In the second set of data you can see why the strategy worked better for Seattle. The Patriots ran more plays per drive than any other team in the league. More plays means more time, so even though the Patriots use the least amount of time per play, the more plays per drive on average meant they still ended up in the middle of the pack in terms of number of drives.

It should be noted that having a large number of drives isn’t necessarily a good thing.
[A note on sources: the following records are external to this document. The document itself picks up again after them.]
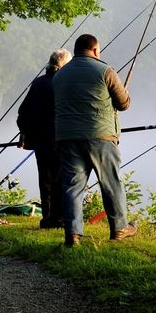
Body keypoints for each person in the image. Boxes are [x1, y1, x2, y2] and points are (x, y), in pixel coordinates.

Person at [53, 33, 138, 247]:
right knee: (111, 183)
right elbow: (123, 104)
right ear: (95, 50)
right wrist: (125, 94)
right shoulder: (105, 71)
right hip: (100, 136)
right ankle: (119, 228)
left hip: (66, 137)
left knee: (73, 186)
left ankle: (72, 234)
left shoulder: (60, 75)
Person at [17, 48, 72, 229]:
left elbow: (23, 113)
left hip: (40, 142)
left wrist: (24, 132)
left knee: (45, 181)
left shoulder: (38, 83)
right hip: (59, 140)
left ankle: (47, 217)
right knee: (60, 181)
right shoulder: (62, 84)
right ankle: (58, 219)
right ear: (64, 65)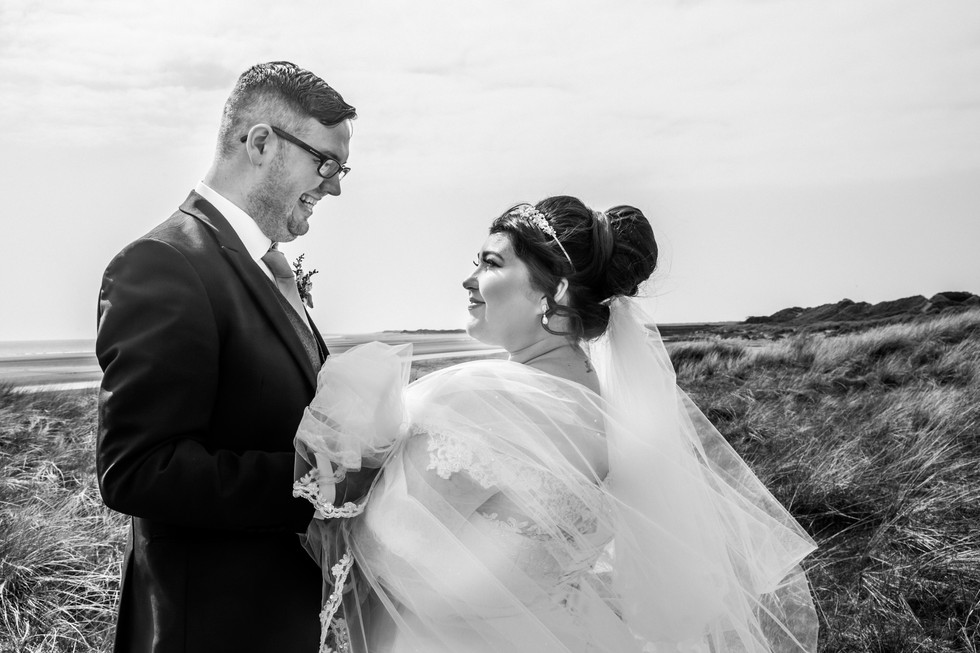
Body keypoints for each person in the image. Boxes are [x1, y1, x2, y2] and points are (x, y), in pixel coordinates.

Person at [294, 196, 819, 652]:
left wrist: (345, 462)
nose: (469, 279)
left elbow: (406, 566)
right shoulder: (607, 412)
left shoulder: (484, 400)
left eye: (491, 263)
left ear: (557, 292)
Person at [95, 61, 366, 652]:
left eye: (342, 169)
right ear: (262, 143)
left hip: (281, 623)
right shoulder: (165, 264)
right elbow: (138, 470)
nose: (335, 185)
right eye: (326, 163)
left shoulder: (266, 269)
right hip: (209, 632)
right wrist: (323, 482)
Most of the teams at the top of the list were genuinely bad offensive teams. It turns out the total number of drives correlates higher to the number of 3-and-outs, than to the pace at which teams operate. The pace does matter, just not as much other factors.
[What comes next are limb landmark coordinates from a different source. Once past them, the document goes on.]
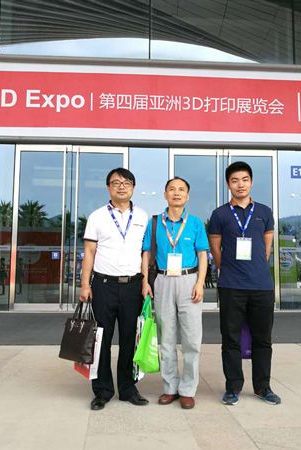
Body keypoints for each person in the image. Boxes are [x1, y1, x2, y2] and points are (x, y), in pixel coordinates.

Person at [208, 161, 280, 406]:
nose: (240, 184)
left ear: (251, 182)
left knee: (263, 339)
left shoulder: (264, 212)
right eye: (235, 180)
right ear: (228, 184)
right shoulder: (219, 214)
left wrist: (256, 267)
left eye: (245, 179)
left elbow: (267, 248)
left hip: (261, 286)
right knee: (231, 339)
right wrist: (228, 268)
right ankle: (233, 387)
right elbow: (216, 249)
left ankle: (263, 386)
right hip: (231, 285)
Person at [80, 168, 149, 411]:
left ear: (133, 188)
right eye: (116, 182)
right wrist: (85, 284)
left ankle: (128, 389)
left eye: (126, 182)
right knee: (101, 340)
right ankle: (102, 391)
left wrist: (145, 282)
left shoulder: (142, 216)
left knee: (131, 339)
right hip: (103, 286)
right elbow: (89, 252)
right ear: (108, 187)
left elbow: (145, 253)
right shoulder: (97, 216)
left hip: (132, 286)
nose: (121, 186)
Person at [141, 177, 209, 410]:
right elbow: (146, 254)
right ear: (165, 194)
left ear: (187, 196)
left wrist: (200, 283)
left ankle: (188, 389)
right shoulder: (154, 223)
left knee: (192, 339)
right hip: (162, 281)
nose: (176, 193)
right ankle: (170, 387)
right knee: (166, 338)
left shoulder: (195, 223)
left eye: (181, 190)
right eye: (172, 189)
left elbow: (202, 255)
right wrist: (145, 281)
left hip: (189, 281)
One way to separate those two variables is to look at the time for each drive, since that combines plays per drive with time per play.
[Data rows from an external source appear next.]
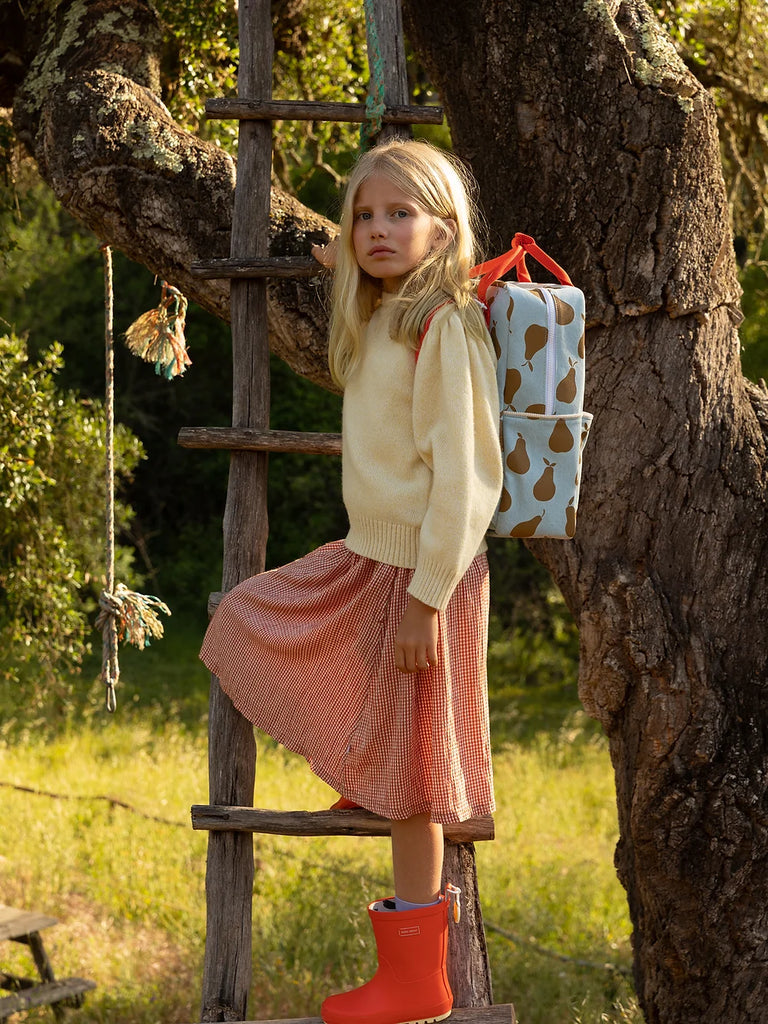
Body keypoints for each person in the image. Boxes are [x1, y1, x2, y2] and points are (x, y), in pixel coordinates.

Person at [200, 138, 503, 1024]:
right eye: (364, 215)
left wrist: (427, 600)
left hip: (422, 571)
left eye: (399, 214)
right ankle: (365, 762)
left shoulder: (446, 326)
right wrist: (344, 267)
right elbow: (361, 326)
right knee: (251, 616)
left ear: (445, 231)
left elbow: (469, 478)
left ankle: (417, 984)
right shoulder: (382, 317)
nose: (377, 229)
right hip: (370, 555)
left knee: (417, 792)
Rk Team sec/drive Rk Team pts/drive
1 San Francisco 49ers 188 1 New England Patriots 3.09
2 San Diego Chargers 177 2 Denver Broncos 2.72
3 Seattle Seahawks 177 3 New Orleans Saints 2.55
4 Dallas Cowboys 173 4 New York Giants 2.54
5 Atlanta Falcons 170 5 Washington Redskins 2.48
6 Washington Redskins 170 6 San Francisco 49ers 2.45
7 Denver Broncos 170 7 Atlanta Falcons 2.41
8 Pittsburgh Steelers 168 8 Green Bay Packers 2.41
9 Indianapolis Colts 168 9 Seattle Seahawks 2.38
10 Carolina Panthers 168 10 Dallas Cowboys 2.19
11 Houston Texans 167 11 Baltimore Ravens 2.15
12 New York Giants 166 12 Houston Texans 2.14
13 St. Louis Rams 165 13 Minnesota Vikings 2.14
14 New England Patriots 165 14 Cincinnati Bengals 2.10
15 Chicago Bears 162 15 Carolina Panthers 2.09
16 Green Bay Packers 162 16 Tampa Bay Buccaneers 2.05
17 Kansas City Chiefs 161 17 San Diego Chargers 2.05
18 Philadelphia Eagles 159 18 Indianapolis Colts 2.03
19 Miami Dolphins 158 19 Chicago Bears 1.99
20 Buffalo Bills 157 20 Detroit Lions 1.90
21 Detroit Lions 157 21 Buffalo Bills 1.87
22 Cincinnati Bengals 157 22 Pittsburgh Steelers 1.83
23 Minnesota Vikings 156 23 Tennessee Titans 1.79
24 New York Jets 155 24 St. Louis Rams 1.73
25 New Orleans Saints 154 25 Miami Dolphins 1.64
26 Tampa Bay Buccaneers 153 26 Cleveland Browns 1.61
27 Oakland Raiders 151 27 Philadelphia Eagles 1.56
28 Baltimore Ravens 149 28 Oakland Raiders 1.55
29 Cleveland Browns 145 29 New York Jets 1.49
30 Tennessee Titans 144 30 Jacksonville Jaguars 1.34
31 Jacksonville Jaguars 141 31 Arizona Cardinals 1.21
32 Arizona Cardinals 136 32 Kansas City Chiefs 1.17

As you can see, the Seahawks are back near the top of the list. They had the second slowest pace and were middle of the road on plays per drive. All together that means that the Seahawks did a good job of not giving the ball back to the other team.

Ultimately, any time I start looking at stats like this, I have to see how it relates to points. The second chart shows the points per drive for each team.  If you’ve been following this series, you shouldn’t be surprised to see the Seahawks offense near the top of the list.